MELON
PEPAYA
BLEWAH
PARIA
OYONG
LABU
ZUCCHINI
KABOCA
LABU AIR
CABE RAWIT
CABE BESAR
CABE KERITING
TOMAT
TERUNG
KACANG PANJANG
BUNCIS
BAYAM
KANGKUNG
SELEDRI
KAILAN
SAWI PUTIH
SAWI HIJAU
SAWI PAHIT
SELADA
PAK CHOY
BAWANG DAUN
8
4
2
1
* * *
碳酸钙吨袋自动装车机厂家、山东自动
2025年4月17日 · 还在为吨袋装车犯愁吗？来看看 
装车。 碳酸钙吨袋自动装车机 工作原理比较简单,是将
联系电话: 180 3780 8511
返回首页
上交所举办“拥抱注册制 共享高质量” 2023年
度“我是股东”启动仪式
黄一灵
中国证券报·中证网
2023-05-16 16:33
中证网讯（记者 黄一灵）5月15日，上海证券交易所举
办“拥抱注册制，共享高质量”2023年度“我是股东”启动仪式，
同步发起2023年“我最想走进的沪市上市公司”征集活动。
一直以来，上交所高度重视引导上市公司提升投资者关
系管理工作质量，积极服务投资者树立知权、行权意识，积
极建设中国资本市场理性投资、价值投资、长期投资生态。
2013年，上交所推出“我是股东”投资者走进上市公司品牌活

Task item
If a line in the records includes the string "启动仪式", copy it.

Result of this task
度“我是股东”启动仪式
办“拥抱注册制，共享高质量”2023年度“我是股东”启动仪式，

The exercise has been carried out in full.